*What to work on*: Go through the listing below and repeat it exactly, omitting each picture.

*Material supplied*:

■ ■ ■ ■ ■ ■ ■

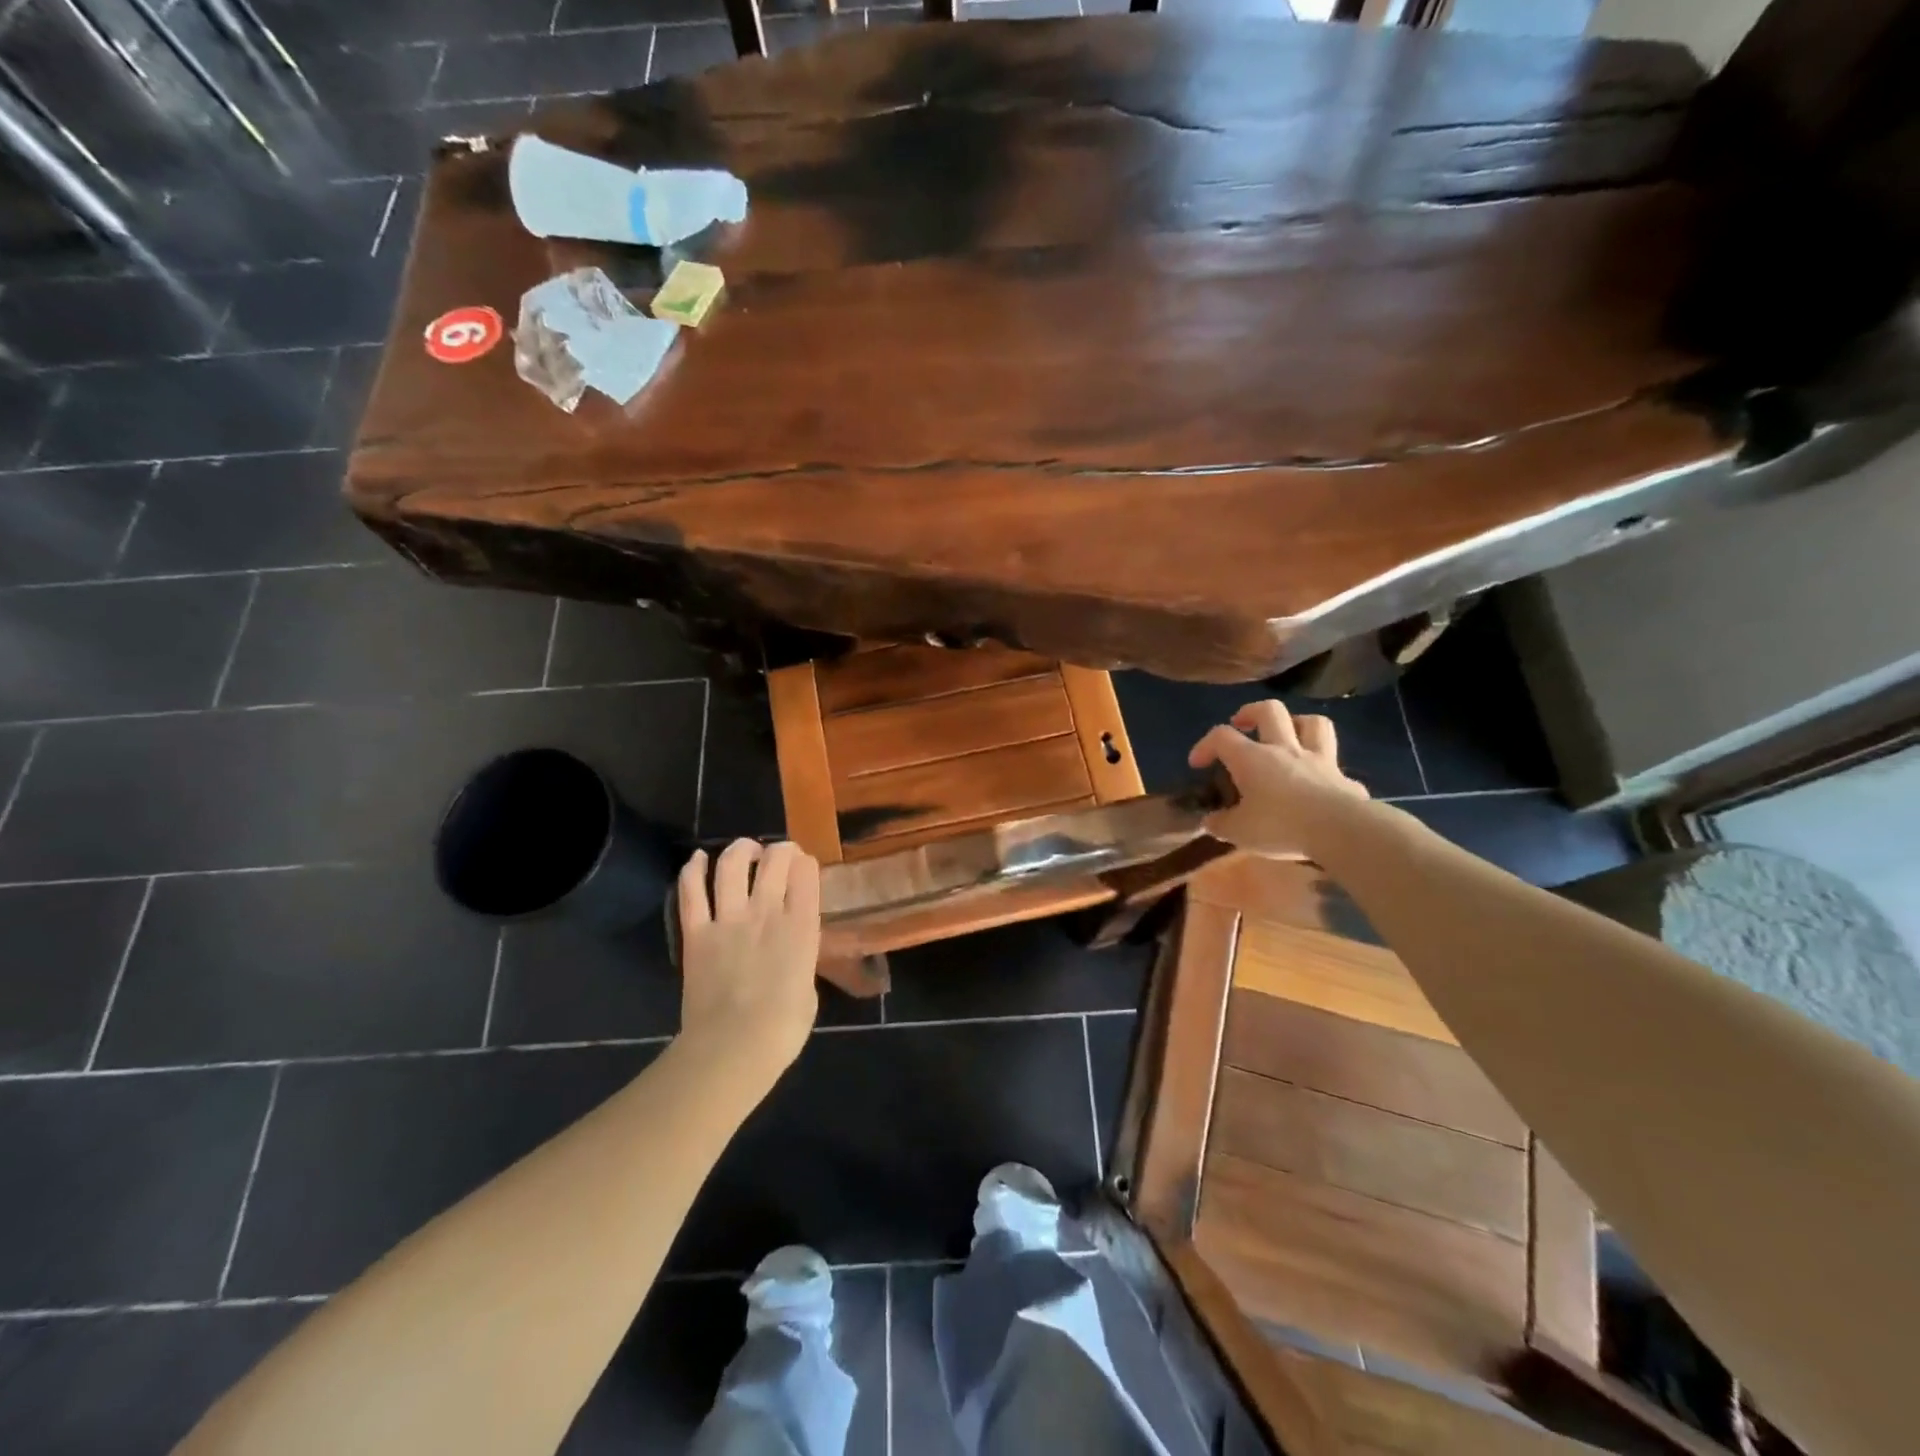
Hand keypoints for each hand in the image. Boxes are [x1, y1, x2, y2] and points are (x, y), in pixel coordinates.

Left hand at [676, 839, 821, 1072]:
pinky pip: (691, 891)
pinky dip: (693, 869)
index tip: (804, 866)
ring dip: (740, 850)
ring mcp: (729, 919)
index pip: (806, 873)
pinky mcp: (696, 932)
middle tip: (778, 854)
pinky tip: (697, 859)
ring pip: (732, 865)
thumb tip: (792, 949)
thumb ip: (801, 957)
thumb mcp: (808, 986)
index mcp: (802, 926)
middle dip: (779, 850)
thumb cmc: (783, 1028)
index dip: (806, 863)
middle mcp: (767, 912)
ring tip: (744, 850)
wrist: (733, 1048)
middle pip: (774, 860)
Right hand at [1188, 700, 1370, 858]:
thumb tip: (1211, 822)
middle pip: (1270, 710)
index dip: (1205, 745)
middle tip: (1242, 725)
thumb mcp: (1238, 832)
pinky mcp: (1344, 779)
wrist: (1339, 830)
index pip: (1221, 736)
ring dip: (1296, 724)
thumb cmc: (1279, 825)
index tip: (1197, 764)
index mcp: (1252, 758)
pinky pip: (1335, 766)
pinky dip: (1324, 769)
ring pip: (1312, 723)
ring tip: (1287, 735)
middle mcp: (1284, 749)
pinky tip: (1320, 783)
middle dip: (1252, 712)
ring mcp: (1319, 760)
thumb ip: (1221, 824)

■ ■ ■ ■ ■ ■ ■

*Task answer*:
Hand keypoints for each hand in the image. Boxes are [x1, y1, x2, y2] and points are (x, y), in pixel coordinates.

Left hand at [676, 839, 821, 1072]:
pinky pip: (691, 891)
pinky dip: (693, 869)
index tip: (804, 866)
ring dip: (740, 850)
ring mcp: (729, 919)
index pip: (806, 873)
pinky mcp: (696, 932)
middle tip: (778, 854)
pinky tip: (697, 859)
ring pip: (732, 865)
thumb tip: (792, 949)
thumb ip: (801, 957)
thumb mcp: (808, 986)
index mcp: (802, 926)
middle dip: (779, 850)
thumb cmc: (783, 1028)
index dip: (806, 863)
middle mcp: (767, 912)
ring tip: (744, 850)
wrist: (733, 1048)
middle pip: (774, 860)
Right hand at [1188, 700, 1370, 858]:
thumb tip: (1211, 822)
middle pip: (1270, 710)
index dip: (1205, 745)
middle tip: (1242, 725)
thumb mcp: (1238, 832)
pinky mcp: (1344, 779)
wrist: (1339, 830)
index pip: (1221, 736)
ring dip: (1296, 724)
thumb cmc: (1279, 825)
index tip: (1197, 764)
index mcp: (1252, 758)
pinky pip: (1335, 766)
pinky dip: (1324, 769)
ring pip: (1312, 723)
ring tip: (1287, 735)
middle mcp: (1284, 749)
pinky tip: (1320, 783)
middle dip: (1252, 712)
ring mcp: (1319, 760)
thumb ip: (1221, 824)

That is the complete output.